Problem to solve: Start to finish, write out the entries exactly, leaving the pictures aside.

Supplied material:

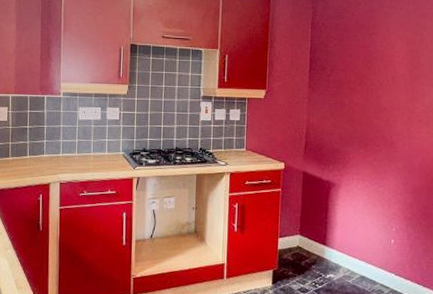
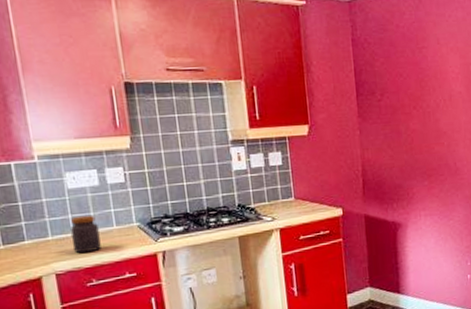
jar: none [75,141,95,170] -> present [69,214,101,254]

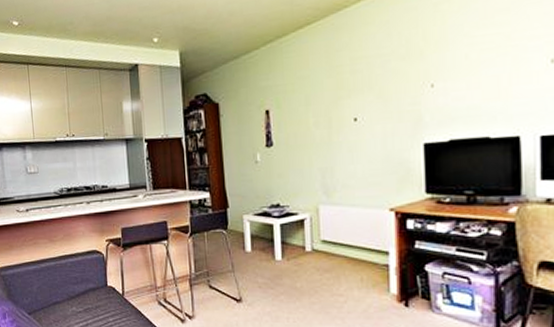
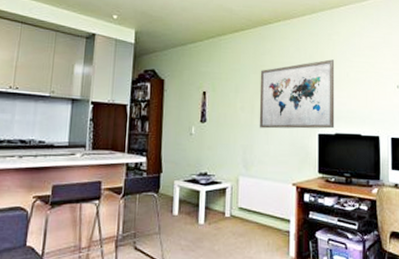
wall art: none [336,39,448,146] -> present [259,59,335,129]

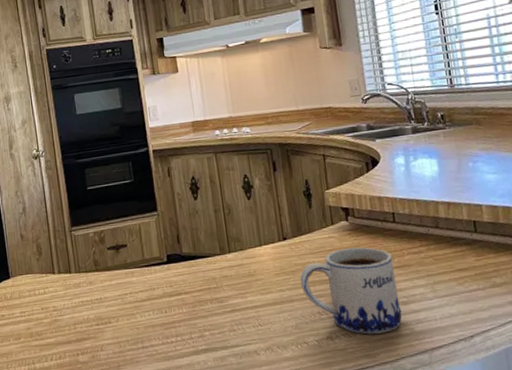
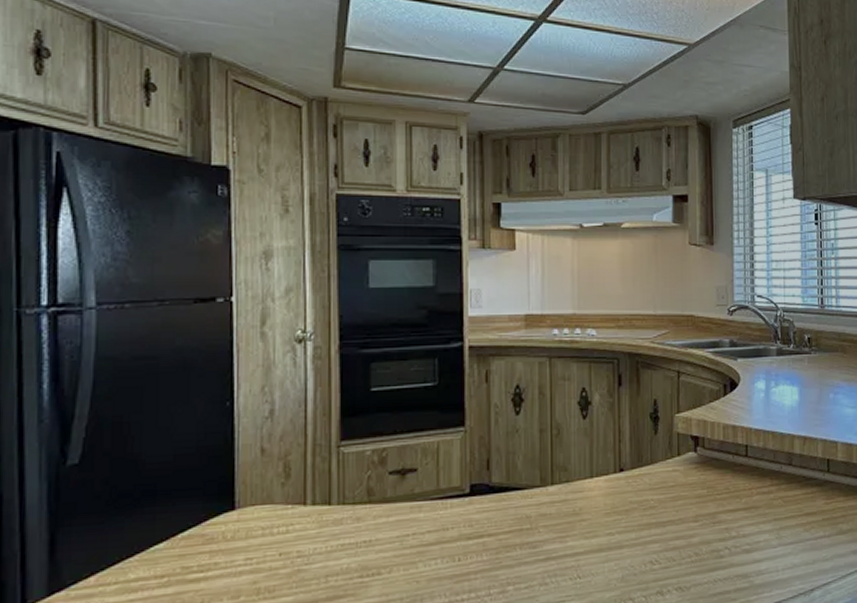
mug: present [300,247,402,334] -> none [633,483,743,588]

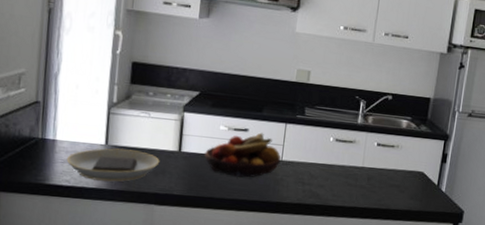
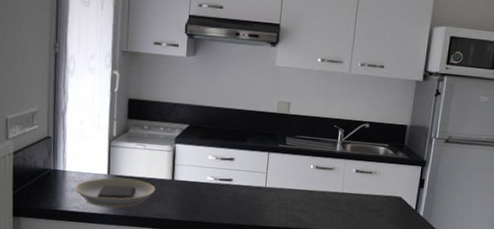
fruit bowl: present [204,132,282,178] -> none [195,161,265,204]

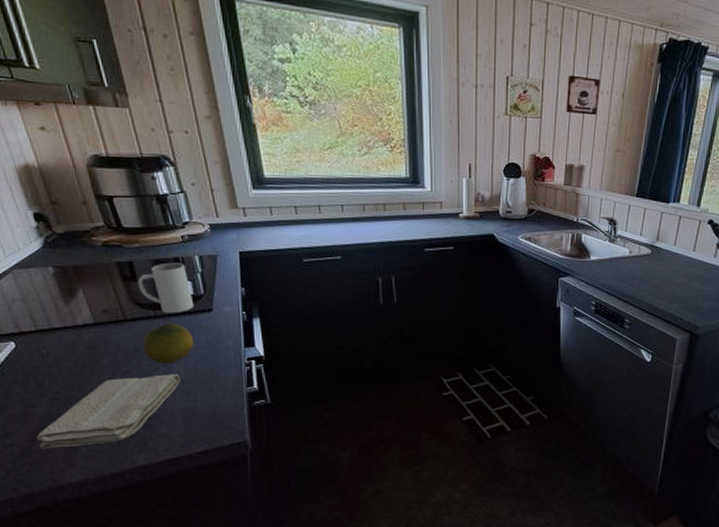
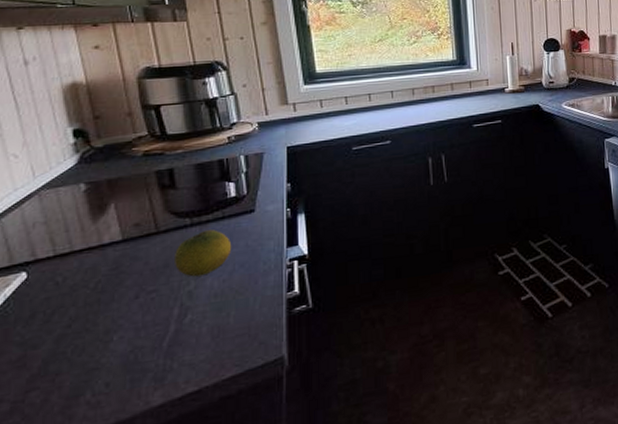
washcloth: present [37,374,180,449] -> none [33,287,213,401]
mug: present [137,262,194,314] -> none [176,164,236,220]

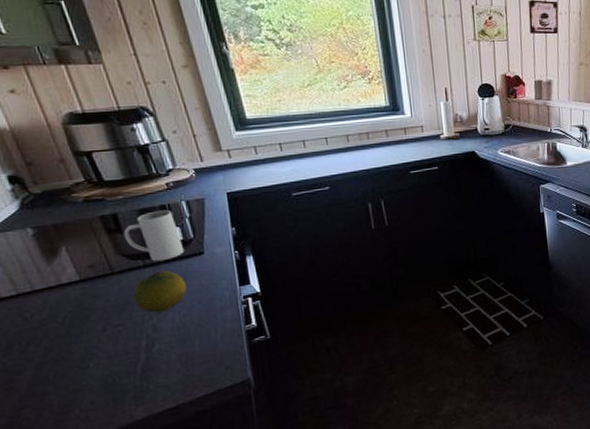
mug: none [176,164,236,220] -> present [123,209,185,262]

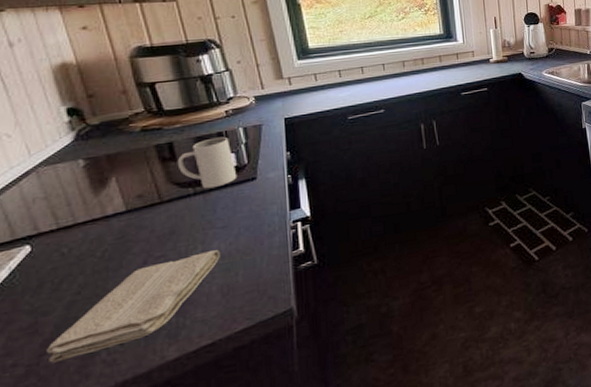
washcloth: none [24,321,176,416] -> present [47,250,220,363]
fruit: present [133,270,188,313] -> none [180,197,237,242]

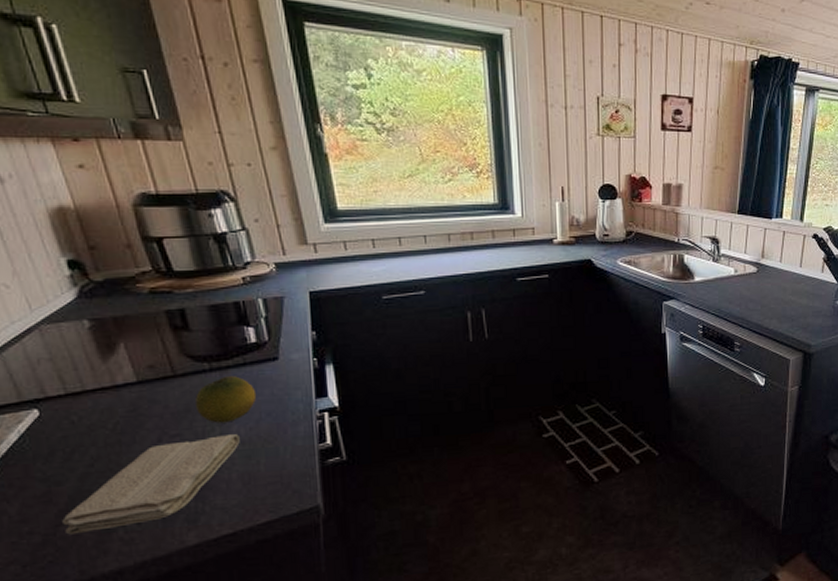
mug: present [177,136,237,189] -> none [190,307,257,366]
fruit: none [180,197,237,242] -> present [195,376,257,423]

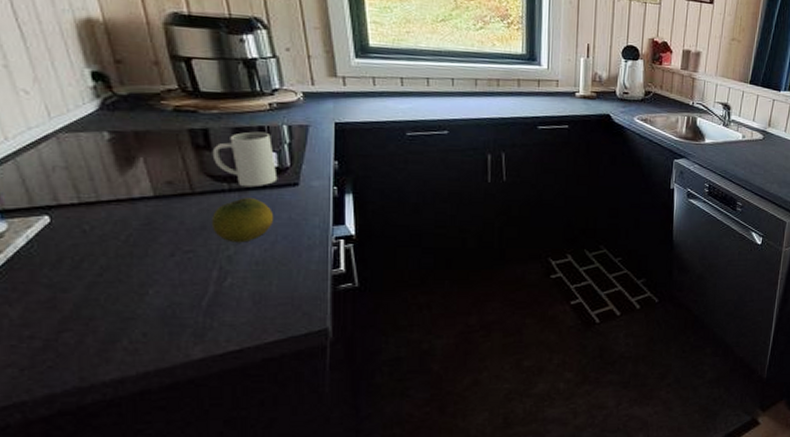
washcloth: present [62,434,240,535] -> none [66,254,254,342]
mug: none [190,307,257,366] -> present [212,131,278,188]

Result of the task:
jar: none [75,141,95,170] -> present [69,214,101,254]

wall art: none [336,39,448,146] -> present [259,59,335,129]

mug: present [300,247,402,334] -> none [633,483,743,588]

fruit bowl: present [204,132,282,178] -> none [195,161,265,204]

washcloth: present [37,374,180,449] -> none [33,287,213,401]
mug: present [137,262,194,314] -> none [176,164,236,220]

mug: none [176,164,236,220] -> present [123,209,185,262]

washcloth: none [24,321,176,416] -> present [47,250,220,363]
fruit: present [133,270,188,313] -> none [180,197,237,242]

mug: present [177,136,237,189] -> none [190,307,257,366]
fruit: none [180,197,237,242] -> present [195,376,257,423]

washcloth: present [62,434,240,535] -> none [66,254,254,342]
mug: none [190,307,257,366] -> present [212,131,278,188]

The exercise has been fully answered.